» Your instructions:
Copy the data from the line with "country: New Zealand" up to and including the line with "genus: Cystopteris", changing "catalogue" to "catalog" and keeping everything else the same. Leave the pictures out.
┌──
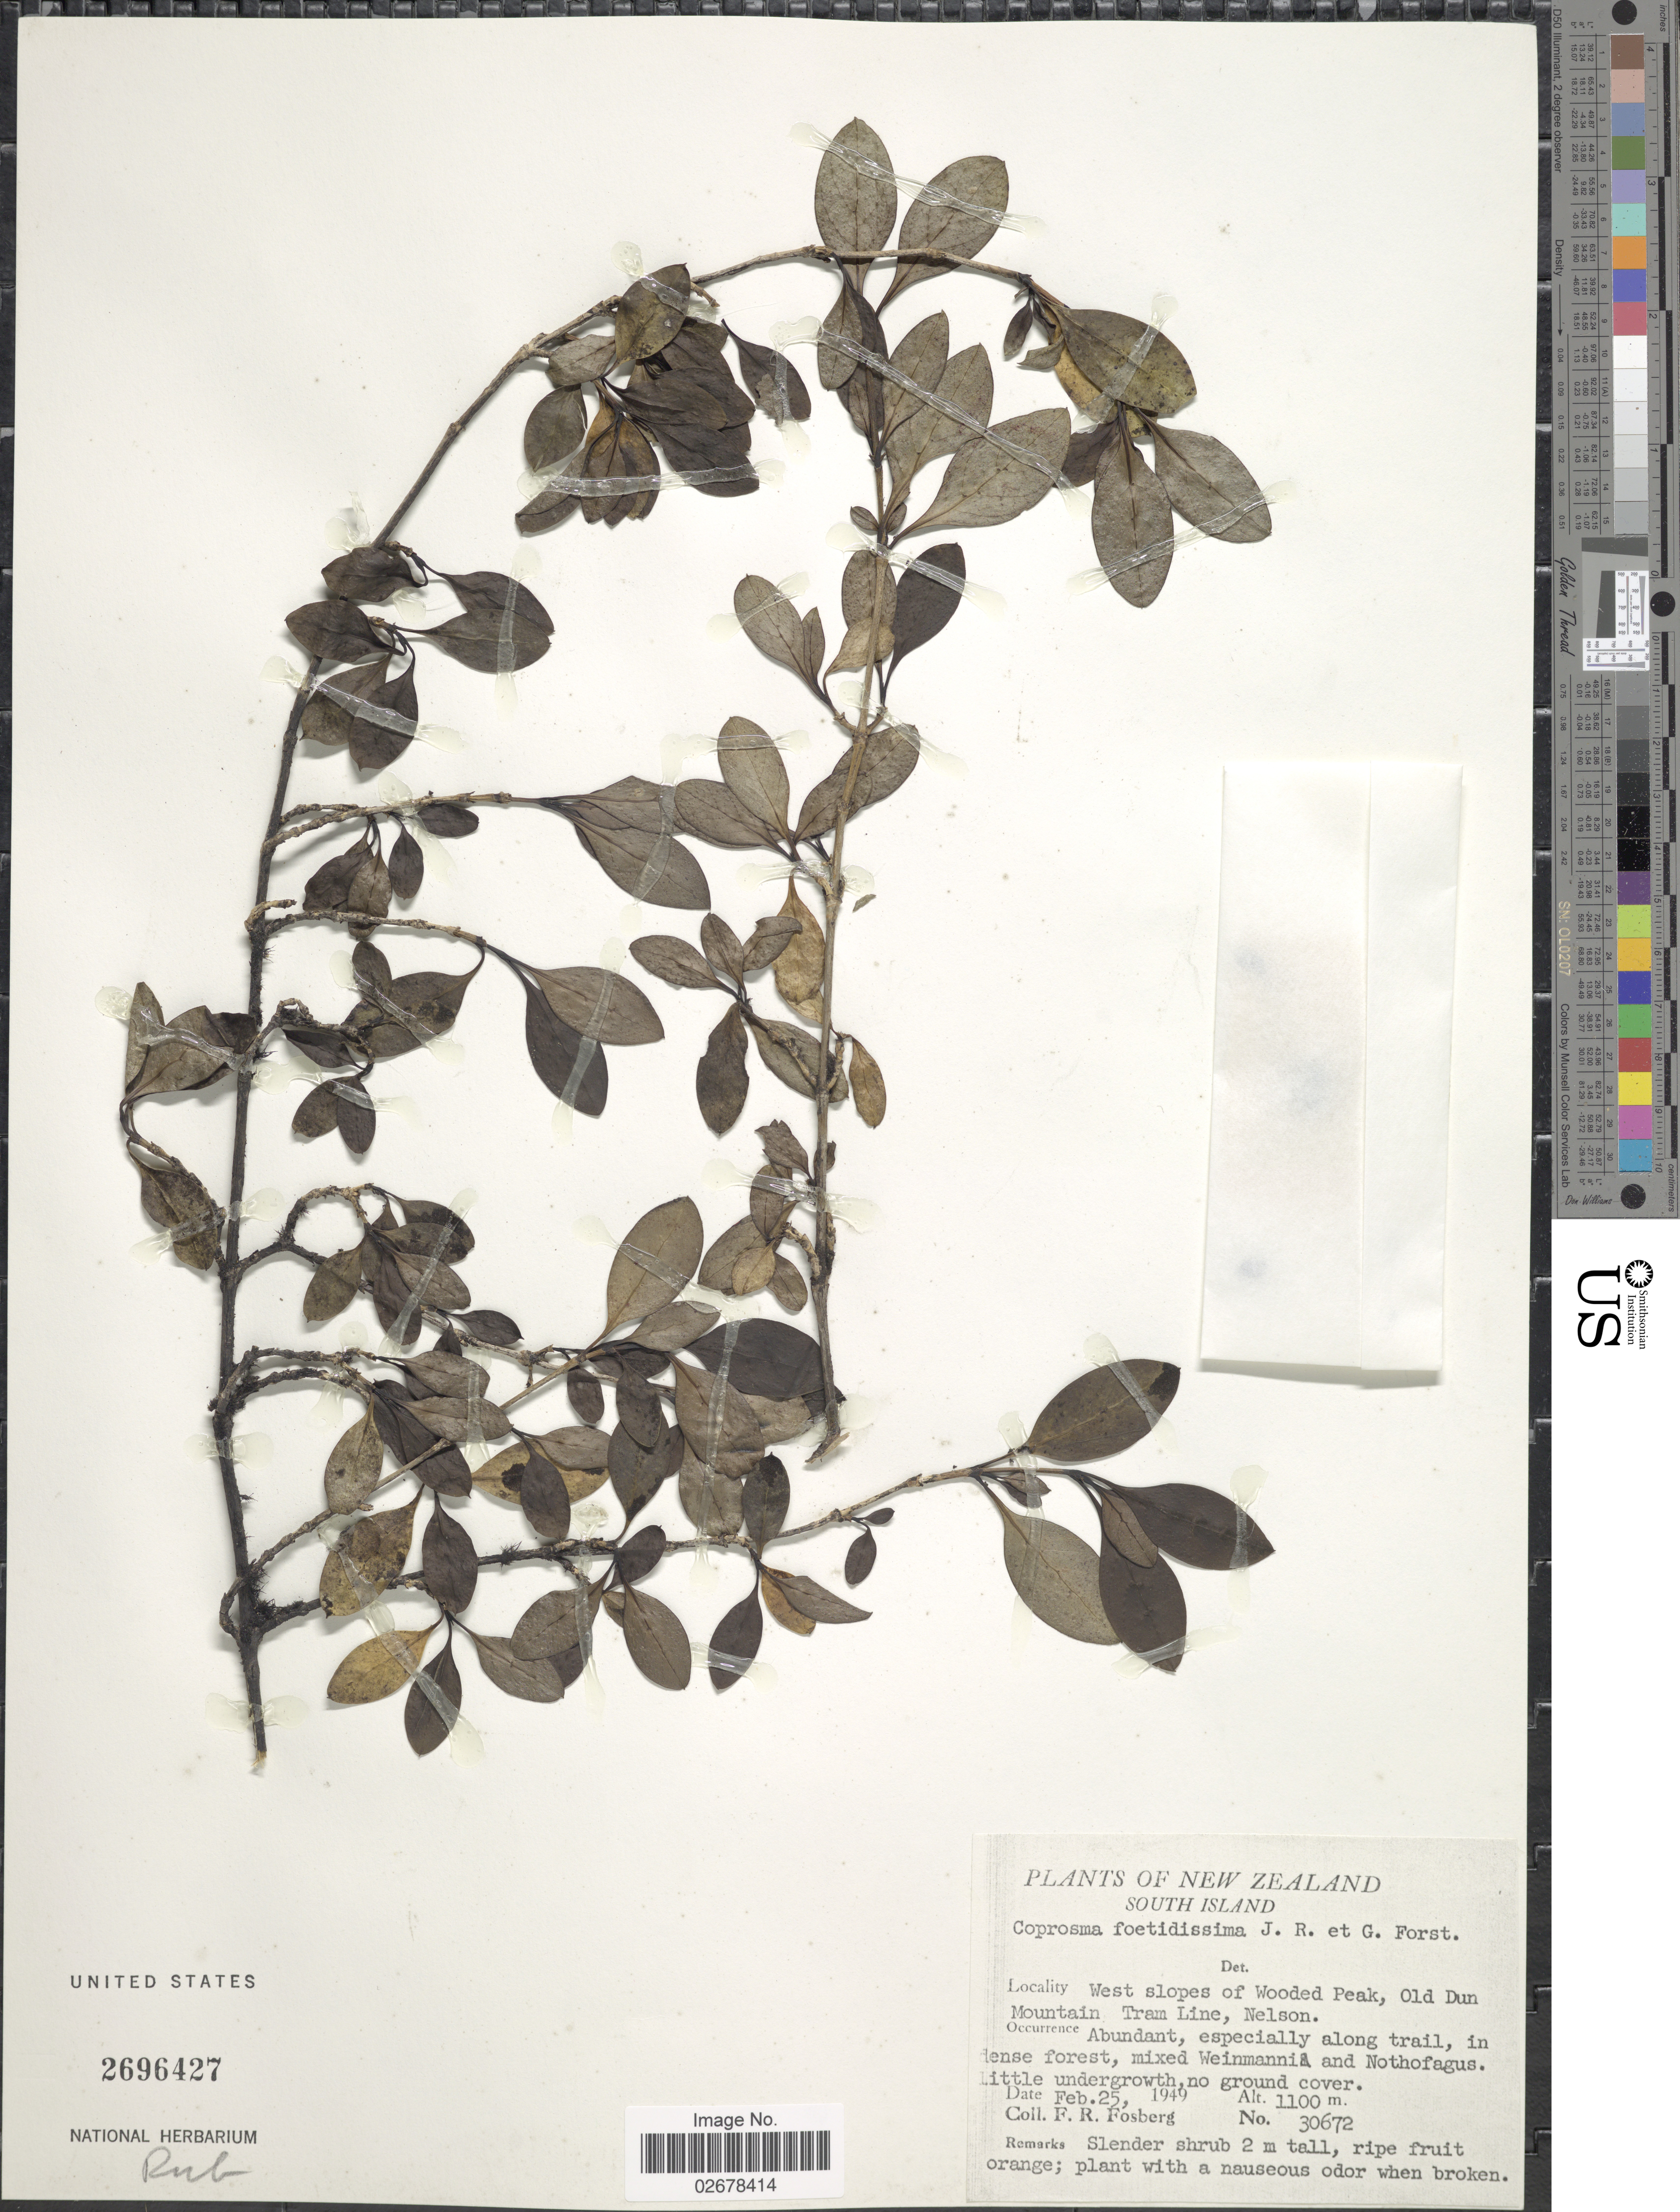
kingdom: Plantae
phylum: Tracheophyta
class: Magnoliopsida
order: Gentianales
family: Rubiaceae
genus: Coprosma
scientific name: Coprosma foetidissima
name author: J.R. Forst. & G. Forst.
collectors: F. R. Fosberg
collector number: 30672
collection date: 1949-02-25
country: New Zealand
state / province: Nelson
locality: South Island, West slopes of Wooded Peak, Old Dun Mountain Tram Line, abundant, especially along trail.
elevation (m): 1100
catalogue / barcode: US 2696427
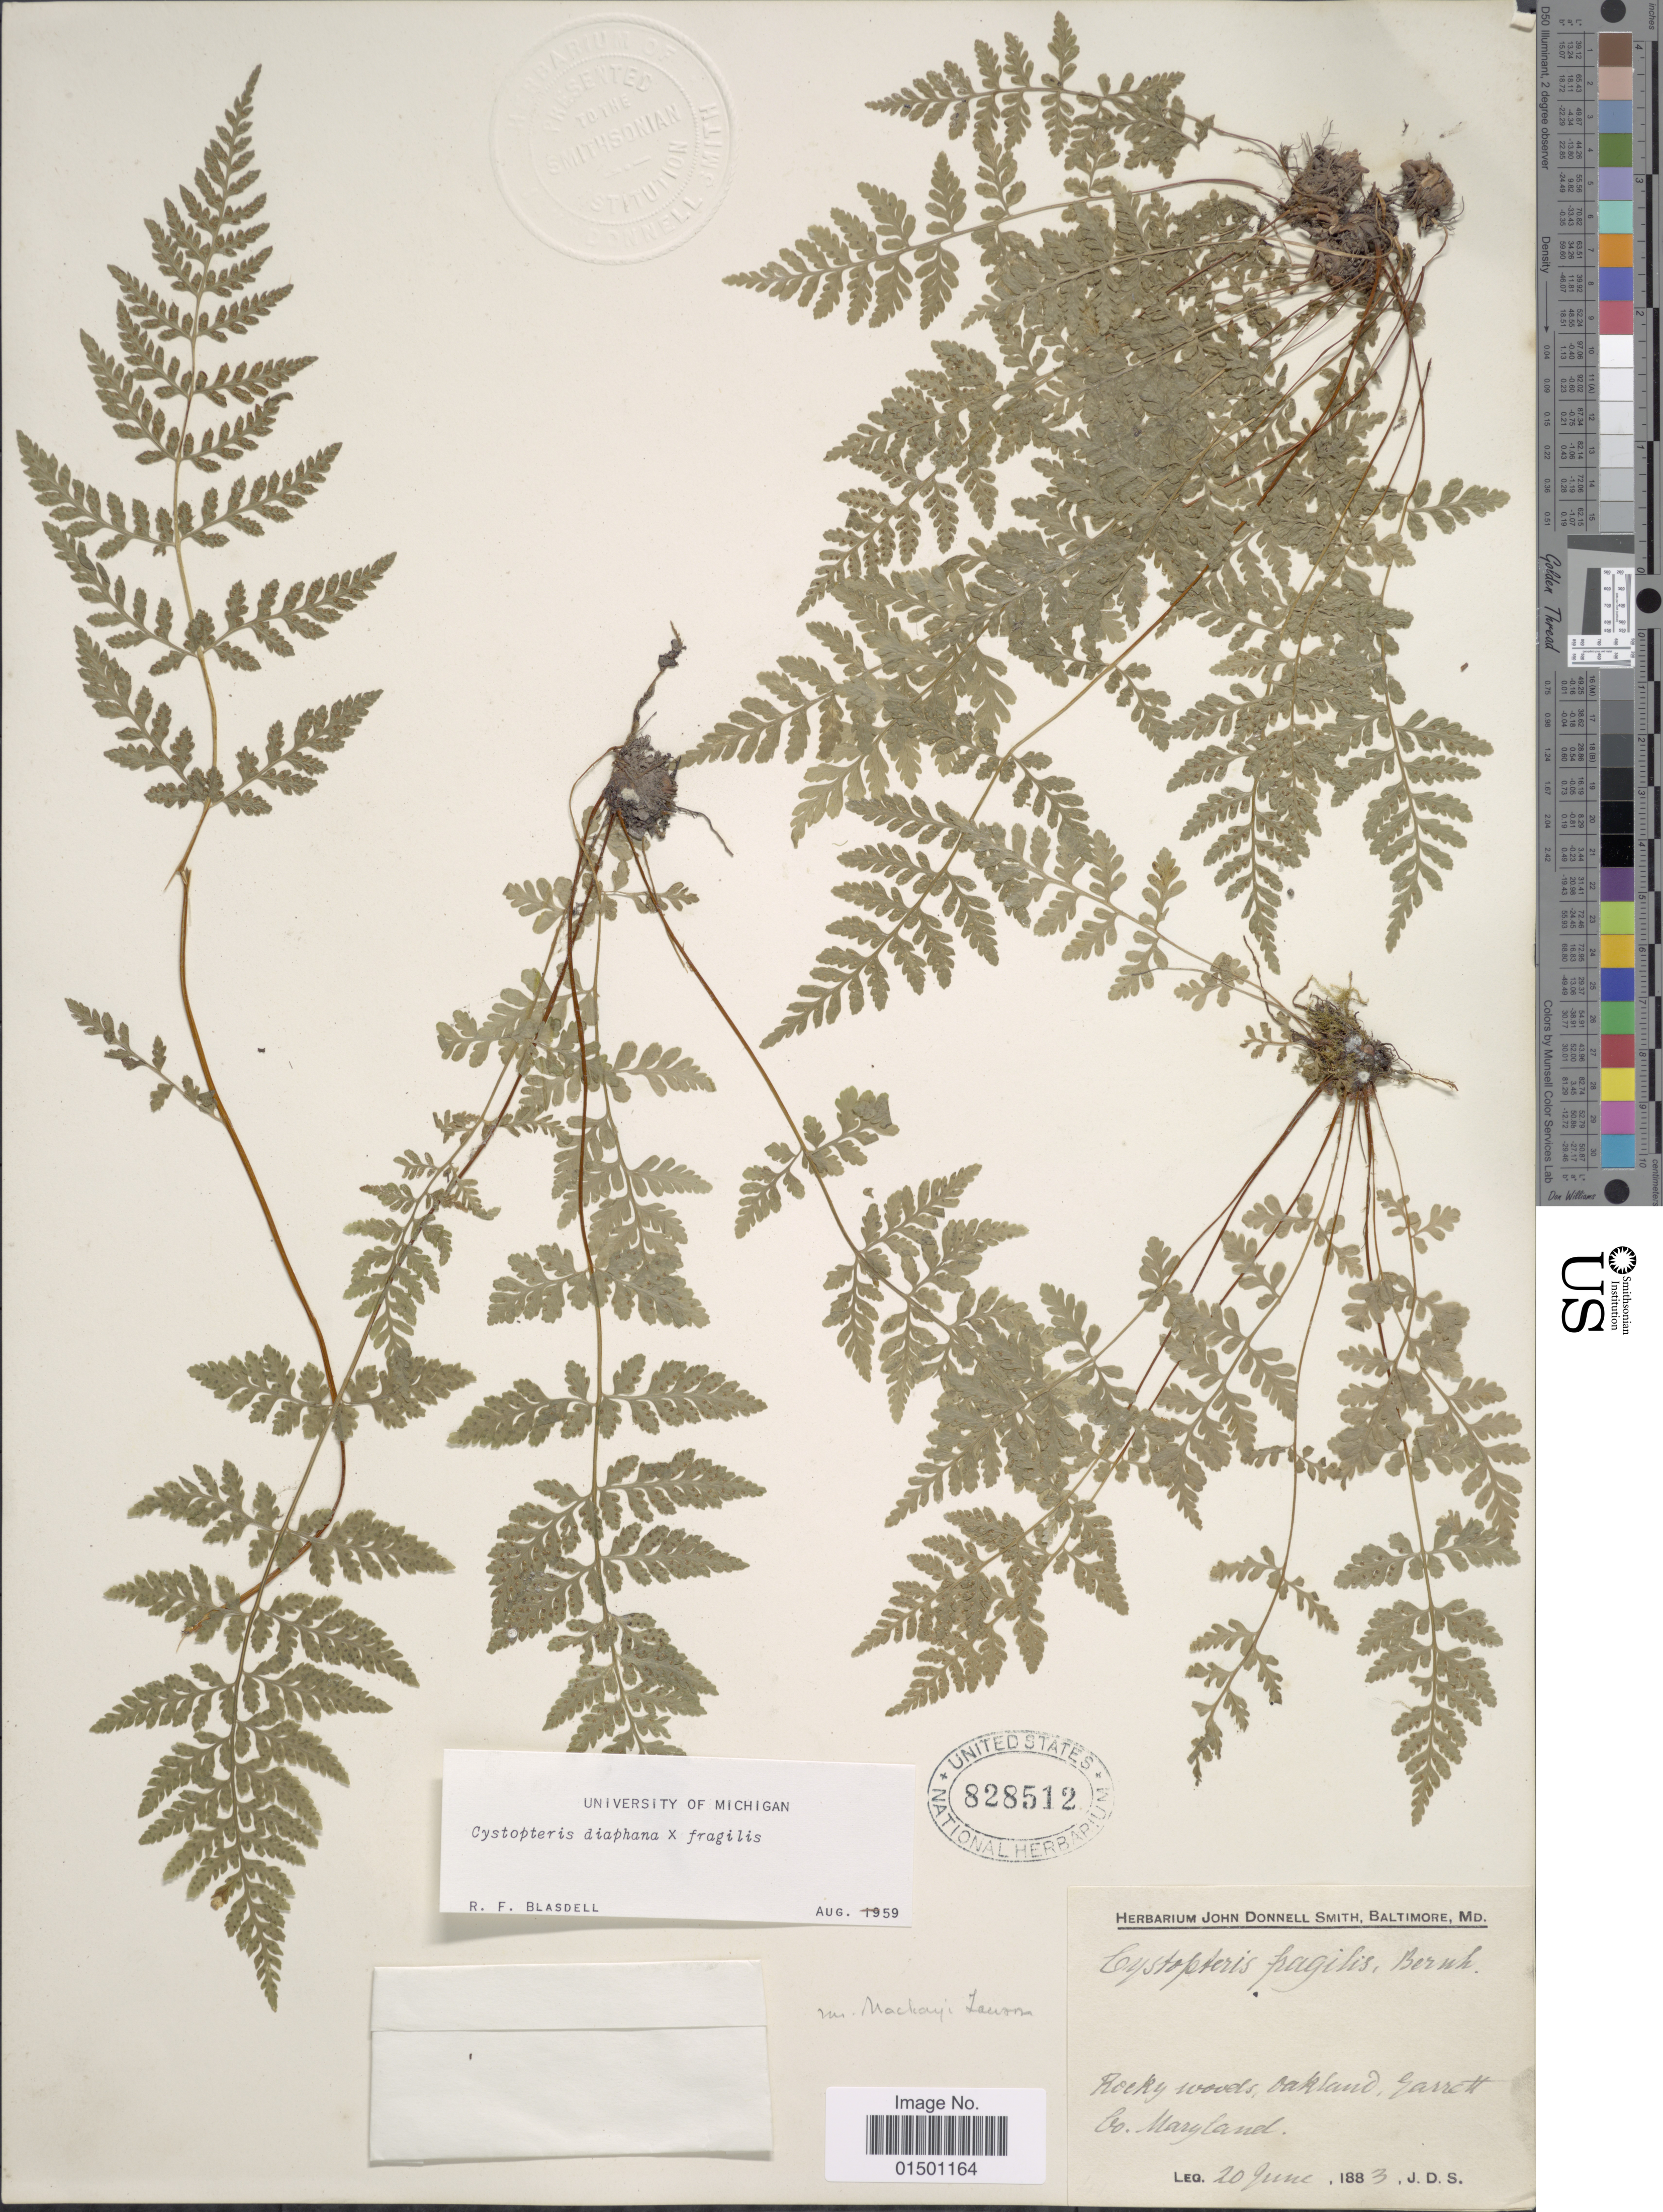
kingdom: Plantae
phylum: Tracheophyta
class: Polypodiopsida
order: Polypodiales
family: Cystopteridaceae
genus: Cystopteris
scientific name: Cystopteris diaphana x C. fragilis (L.) Bernh.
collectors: J. Donnell Smith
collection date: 1883-06-20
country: United States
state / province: Maryland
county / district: Garrett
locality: Oakland, Garrett Co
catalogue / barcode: US 828512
└──
» Result of this exercise:
country: New Zealand
state / province: Nelson
locality: South Island, West slopes of Wooded Peak, Old Dun Mountain Tram Line, abundant, especially along trail.
elevation (m): 1100
catalog / barcode: US 2696427
kingdom: Plantae
phylum: Tracheophyta
class: Polypodiopsida
order: Polypodiales
family: Cystopteridaceae
genus: Cystopteris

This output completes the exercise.